SAN MATEO COUNTY: Three Providers Vying to Open New Clinic
Three health care providers are competing for a $900,000 federal grant to provide health care to poor, uninsured residents in southern San Mateo County. For 30 years, the grant was reserved for the Drew Health Foundation, which lost it after a 1997 audit by the federal Department of Health and Human Services showed "wide-scale financial mismanagement." Drew officials did not reapply for the grant, which is slated to be awarded July 1. The San Francisco Chronicle reports that driving "the applications is the undisputed need for health care in southern San Mateo County, which contains some of the county's poorest and uninsured residents and a high incidence of HIV infection and AIDS, heart disease, cervical cancer and diabetes." The three organizations applying for the grant are:
- The Gardner Family Health Network, which runs five clinics in San Jose, serving 50,000 patients per year on a budget of $24 million. While the system is affiliated with several hospitals in San Jose, CEO Reymundo Espinosa said it would have to fashion new alliances with hospitals near East Palo Alto, namely Stanford and Packard hospitals. "We saw the need. The demographics have changed out there, and that was definitely of interest to us. The disadvantage is people might perceive us as ... 'carpetbaggers.' I'm hoping people are open to allowing someone else to come in. We want to provide the care," he said.

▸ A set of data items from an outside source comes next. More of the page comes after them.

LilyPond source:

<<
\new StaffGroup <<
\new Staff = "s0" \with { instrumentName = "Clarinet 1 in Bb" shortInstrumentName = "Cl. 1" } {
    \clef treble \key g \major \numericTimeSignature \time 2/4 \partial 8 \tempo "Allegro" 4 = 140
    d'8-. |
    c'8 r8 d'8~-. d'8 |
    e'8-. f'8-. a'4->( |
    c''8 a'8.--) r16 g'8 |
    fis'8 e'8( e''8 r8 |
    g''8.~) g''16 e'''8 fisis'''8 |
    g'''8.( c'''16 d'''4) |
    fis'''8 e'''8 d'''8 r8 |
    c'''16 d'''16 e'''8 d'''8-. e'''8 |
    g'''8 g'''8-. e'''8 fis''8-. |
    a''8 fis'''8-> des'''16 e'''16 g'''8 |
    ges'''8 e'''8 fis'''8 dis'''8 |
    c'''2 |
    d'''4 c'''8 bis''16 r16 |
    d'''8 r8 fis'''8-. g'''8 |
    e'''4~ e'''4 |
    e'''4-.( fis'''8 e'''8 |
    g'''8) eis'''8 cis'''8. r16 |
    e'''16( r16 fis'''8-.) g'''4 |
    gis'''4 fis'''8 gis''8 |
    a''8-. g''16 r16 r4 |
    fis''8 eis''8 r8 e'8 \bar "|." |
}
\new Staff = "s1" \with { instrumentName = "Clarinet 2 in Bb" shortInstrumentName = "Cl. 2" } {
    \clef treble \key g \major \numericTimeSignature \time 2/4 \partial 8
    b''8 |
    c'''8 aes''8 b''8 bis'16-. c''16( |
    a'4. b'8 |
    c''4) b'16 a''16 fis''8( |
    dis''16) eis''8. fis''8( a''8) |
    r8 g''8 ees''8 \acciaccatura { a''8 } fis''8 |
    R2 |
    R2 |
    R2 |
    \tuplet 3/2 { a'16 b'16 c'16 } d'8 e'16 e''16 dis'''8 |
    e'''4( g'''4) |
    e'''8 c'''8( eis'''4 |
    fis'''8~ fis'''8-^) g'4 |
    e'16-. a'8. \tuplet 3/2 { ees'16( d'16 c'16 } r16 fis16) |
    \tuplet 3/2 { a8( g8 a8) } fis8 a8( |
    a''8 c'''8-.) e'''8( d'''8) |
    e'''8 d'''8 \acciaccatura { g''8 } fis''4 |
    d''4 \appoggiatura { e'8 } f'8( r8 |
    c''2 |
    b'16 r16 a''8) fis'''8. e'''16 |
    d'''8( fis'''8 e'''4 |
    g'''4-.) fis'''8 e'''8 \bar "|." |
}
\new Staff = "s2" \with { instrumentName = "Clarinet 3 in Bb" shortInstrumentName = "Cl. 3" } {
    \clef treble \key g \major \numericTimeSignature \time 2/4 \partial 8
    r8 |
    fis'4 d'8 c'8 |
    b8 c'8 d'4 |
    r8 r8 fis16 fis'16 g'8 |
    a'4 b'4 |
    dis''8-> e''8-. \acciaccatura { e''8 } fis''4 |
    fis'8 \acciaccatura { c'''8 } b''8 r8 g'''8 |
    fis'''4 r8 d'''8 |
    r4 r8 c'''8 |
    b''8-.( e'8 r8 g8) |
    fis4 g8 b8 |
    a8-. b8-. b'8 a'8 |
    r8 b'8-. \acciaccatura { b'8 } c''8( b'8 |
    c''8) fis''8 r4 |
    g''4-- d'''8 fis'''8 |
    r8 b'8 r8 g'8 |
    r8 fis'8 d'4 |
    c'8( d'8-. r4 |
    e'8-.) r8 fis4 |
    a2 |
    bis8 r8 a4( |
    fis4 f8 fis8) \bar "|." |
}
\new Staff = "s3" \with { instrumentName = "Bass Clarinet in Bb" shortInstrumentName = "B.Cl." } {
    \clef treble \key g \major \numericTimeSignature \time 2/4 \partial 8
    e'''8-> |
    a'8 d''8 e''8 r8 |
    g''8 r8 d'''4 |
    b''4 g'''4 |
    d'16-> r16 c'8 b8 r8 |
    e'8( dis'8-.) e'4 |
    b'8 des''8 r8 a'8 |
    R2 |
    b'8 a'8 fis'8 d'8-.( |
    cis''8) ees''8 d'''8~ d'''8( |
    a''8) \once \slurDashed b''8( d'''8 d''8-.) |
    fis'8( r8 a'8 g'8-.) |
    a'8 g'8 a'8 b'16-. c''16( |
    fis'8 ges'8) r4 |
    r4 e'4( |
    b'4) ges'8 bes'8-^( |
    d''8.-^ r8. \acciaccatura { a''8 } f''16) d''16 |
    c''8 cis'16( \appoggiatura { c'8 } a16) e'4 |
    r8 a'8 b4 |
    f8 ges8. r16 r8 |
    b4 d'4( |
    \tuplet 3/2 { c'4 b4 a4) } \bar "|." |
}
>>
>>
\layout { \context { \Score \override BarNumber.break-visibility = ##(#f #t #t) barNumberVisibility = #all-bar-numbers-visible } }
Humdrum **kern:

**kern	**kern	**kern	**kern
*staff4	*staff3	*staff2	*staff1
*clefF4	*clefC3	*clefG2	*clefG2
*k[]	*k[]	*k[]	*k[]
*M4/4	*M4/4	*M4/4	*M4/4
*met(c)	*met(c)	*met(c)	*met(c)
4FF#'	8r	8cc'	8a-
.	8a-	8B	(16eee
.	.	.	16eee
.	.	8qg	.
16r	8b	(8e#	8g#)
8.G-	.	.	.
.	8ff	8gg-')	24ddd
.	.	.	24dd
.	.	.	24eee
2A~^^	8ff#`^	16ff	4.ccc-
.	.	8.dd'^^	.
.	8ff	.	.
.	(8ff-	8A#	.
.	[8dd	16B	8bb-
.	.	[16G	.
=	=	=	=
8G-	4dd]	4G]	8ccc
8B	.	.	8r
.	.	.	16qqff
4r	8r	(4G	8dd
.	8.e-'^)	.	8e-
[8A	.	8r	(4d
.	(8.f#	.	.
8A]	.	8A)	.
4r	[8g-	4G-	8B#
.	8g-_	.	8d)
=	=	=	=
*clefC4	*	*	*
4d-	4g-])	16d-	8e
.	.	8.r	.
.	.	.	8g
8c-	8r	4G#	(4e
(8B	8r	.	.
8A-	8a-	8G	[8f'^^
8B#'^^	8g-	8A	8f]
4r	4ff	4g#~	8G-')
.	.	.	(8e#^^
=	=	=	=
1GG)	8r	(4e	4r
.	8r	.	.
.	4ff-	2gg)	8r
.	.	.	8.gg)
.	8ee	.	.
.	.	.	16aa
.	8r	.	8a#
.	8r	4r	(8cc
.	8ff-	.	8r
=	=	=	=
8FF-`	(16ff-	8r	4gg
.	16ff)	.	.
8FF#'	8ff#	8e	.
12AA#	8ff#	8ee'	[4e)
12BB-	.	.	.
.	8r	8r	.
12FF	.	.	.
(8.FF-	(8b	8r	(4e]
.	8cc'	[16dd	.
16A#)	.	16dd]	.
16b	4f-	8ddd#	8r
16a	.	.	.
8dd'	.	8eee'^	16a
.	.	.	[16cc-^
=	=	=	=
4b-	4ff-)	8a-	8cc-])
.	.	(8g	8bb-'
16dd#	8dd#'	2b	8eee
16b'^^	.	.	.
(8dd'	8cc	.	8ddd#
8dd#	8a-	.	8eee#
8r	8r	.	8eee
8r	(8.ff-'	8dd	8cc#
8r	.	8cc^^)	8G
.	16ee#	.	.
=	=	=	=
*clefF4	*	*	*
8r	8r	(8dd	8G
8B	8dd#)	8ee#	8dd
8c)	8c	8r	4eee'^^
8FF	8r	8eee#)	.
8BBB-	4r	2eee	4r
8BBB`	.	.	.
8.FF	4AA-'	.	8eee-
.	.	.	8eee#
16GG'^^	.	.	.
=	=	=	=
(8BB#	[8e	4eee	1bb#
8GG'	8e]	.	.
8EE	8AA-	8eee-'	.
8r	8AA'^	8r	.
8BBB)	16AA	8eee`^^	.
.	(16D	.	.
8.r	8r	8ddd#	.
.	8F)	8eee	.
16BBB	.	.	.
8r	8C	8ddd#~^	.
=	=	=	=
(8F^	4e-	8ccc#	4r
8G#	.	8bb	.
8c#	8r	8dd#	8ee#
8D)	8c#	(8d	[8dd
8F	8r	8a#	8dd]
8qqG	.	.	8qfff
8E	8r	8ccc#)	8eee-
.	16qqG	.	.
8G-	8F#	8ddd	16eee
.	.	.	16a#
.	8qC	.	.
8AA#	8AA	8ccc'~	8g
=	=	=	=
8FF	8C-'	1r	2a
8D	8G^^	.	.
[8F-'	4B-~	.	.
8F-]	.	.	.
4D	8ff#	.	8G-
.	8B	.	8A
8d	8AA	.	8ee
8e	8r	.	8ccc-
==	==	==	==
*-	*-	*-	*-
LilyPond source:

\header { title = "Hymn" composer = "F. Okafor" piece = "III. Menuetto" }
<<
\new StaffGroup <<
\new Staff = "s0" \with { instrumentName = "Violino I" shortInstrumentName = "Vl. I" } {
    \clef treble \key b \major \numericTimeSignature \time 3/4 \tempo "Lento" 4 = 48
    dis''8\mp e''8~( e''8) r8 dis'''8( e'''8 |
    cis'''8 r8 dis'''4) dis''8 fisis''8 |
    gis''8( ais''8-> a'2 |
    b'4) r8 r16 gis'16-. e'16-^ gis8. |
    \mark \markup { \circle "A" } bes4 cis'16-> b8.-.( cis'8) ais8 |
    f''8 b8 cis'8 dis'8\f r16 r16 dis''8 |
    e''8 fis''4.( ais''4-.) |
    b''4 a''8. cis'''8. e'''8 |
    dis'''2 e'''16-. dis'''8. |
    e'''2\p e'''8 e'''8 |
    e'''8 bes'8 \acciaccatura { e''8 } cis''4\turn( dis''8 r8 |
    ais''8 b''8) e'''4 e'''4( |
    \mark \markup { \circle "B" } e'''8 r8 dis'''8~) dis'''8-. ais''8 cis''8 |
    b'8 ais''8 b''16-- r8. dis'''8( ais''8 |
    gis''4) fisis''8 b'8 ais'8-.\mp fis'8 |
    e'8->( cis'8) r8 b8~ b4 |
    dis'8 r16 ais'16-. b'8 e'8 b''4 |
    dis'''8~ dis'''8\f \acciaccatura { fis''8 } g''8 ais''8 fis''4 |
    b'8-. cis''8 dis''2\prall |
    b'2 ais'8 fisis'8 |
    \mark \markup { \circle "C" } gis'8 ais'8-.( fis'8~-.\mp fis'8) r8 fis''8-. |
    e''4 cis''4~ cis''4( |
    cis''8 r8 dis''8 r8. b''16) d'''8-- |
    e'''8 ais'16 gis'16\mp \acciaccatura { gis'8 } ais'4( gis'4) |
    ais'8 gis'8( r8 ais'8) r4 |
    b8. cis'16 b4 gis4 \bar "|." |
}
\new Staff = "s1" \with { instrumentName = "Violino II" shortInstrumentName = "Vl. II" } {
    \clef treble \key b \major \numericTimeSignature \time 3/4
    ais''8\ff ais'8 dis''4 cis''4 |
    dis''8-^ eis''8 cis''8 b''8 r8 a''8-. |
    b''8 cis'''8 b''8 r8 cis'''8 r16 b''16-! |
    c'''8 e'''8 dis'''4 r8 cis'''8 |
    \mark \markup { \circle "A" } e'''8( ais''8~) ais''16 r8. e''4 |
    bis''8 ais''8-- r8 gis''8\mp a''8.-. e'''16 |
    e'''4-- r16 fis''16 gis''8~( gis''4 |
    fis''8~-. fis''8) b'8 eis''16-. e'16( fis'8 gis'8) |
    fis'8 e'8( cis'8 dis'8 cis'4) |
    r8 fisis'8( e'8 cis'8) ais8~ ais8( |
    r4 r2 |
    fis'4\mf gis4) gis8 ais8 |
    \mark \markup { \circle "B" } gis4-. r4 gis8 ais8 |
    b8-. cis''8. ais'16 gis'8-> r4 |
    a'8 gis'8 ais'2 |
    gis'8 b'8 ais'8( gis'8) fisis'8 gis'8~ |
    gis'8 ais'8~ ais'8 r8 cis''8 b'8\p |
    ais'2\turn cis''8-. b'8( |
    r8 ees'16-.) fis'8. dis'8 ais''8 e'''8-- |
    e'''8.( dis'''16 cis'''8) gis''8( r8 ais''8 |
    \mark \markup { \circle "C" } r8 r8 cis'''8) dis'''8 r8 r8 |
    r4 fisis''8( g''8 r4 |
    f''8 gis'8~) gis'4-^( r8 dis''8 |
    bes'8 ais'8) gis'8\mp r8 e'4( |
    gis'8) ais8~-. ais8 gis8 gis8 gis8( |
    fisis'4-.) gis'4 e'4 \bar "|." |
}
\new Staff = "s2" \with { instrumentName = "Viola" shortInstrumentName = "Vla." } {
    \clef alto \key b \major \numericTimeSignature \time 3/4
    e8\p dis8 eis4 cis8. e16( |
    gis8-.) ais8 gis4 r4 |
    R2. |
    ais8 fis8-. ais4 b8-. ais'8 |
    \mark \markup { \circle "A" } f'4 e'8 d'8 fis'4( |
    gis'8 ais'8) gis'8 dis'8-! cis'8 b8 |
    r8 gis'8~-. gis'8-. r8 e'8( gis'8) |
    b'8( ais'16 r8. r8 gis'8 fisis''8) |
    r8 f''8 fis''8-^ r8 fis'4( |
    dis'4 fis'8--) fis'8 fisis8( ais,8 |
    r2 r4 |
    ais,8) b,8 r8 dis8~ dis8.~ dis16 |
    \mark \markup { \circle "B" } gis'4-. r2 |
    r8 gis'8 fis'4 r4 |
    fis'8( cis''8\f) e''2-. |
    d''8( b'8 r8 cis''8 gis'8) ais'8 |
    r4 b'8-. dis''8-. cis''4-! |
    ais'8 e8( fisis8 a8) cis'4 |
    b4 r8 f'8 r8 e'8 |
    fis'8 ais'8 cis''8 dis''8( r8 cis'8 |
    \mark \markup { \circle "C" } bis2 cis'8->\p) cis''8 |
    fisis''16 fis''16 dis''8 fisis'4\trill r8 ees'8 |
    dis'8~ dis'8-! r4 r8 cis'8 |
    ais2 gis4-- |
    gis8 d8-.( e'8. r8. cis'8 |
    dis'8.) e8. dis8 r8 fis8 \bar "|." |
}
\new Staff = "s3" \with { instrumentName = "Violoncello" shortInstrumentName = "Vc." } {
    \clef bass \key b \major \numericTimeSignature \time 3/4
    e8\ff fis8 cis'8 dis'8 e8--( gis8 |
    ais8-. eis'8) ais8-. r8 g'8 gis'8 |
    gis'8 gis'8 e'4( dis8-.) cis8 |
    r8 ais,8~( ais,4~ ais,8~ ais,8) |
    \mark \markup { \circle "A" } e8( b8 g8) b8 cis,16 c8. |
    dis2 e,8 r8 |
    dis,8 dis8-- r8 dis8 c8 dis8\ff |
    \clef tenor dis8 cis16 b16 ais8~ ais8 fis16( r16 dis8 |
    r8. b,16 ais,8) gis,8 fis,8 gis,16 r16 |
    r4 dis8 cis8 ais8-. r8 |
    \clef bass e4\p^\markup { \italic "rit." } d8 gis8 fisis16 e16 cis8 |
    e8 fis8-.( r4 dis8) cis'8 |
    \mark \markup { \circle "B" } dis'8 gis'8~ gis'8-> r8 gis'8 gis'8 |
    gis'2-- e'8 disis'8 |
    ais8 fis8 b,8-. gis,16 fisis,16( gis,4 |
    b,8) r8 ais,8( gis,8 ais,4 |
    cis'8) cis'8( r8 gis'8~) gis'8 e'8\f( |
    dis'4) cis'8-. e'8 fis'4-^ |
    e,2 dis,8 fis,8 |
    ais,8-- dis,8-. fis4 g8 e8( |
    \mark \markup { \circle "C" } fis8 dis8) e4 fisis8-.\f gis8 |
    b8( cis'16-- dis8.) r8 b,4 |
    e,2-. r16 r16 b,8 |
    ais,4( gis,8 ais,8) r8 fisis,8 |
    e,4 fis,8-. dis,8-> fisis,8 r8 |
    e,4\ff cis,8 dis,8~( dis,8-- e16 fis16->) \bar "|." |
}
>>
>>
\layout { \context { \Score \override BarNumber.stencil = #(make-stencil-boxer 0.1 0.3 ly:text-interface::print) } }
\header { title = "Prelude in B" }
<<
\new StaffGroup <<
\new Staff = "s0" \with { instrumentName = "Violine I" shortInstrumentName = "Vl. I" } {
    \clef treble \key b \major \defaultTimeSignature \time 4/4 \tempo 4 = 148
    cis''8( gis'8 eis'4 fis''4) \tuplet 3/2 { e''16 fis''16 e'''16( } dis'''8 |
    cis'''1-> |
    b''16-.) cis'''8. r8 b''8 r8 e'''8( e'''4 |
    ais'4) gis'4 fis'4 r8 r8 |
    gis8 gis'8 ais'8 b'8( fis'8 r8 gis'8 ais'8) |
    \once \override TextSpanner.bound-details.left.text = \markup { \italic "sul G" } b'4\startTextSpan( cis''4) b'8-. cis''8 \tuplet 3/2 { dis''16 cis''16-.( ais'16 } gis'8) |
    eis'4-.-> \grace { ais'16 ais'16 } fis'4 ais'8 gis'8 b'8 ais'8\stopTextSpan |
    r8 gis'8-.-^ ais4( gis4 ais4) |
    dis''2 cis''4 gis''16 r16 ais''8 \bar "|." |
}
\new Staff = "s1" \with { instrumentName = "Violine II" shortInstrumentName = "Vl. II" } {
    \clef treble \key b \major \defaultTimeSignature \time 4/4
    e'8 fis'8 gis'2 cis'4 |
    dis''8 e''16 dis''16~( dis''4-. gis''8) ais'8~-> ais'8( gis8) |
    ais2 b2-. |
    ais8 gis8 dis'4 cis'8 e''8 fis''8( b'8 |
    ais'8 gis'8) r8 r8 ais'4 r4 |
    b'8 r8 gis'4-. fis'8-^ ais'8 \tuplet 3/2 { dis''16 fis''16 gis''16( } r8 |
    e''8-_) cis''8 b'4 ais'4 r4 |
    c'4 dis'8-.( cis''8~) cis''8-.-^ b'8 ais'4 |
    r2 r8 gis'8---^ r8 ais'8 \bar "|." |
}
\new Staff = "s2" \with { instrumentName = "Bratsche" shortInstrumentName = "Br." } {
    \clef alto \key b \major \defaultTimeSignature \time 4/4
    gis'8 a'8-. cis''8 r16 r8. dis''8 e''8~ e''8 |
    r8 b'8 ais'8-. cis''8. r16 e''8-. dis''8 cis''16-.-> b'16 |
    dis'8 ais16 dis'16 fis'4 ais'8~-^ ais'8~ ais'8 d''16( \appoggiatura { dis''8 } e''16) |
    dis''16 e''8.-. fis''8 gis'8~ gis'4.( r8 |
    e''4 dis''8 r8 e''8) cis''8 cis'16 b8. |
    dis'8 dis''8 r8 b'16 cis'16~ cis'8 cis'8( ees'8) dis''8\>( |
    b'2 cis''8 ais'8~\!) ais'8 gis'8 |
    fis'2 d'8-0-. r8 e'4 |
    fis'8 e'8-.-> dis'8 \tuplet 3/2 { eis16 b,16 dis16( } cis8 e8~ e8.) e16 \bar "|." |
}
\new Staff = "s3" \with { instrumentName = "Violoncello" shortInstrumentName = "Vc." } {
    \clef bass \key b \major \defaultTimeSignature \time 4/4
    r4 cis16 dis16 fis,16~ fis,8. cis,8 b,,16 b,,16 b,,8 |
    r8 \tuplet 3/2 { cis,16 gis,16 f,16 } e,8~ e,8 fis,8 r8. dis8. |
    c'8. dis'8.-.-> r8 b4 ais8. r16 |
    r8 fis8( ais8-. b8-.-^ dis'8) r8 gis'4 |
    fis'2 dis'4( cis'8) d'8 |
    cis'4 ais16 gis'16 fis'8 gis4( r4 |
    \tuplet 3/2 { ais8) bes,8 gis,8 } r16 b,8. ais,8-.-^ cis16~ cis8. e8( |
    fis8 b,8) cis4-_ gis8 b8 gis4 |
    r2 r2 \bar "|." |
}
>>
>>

- The Mayview Community Clinic administers two nonprofit clinics in Palo Alto and Mountain View. On a $1.7 million budget, it serves 4,000 clients a year. It has relationships with three area hospitals. Executive Director JoAnn Cabrera said, "It has been very difficult because of the artificial geographical boundaries. We think that's something we could do in East Palo Alto, if we had the resources to work there."
- San Mateo County has proposed an alliance with Stanford and Packard hospitals, according to Margaret Taylor, county health director. Since Drew's demise, the county already serves many of Palo Alto's poor (Zinko, 4/1).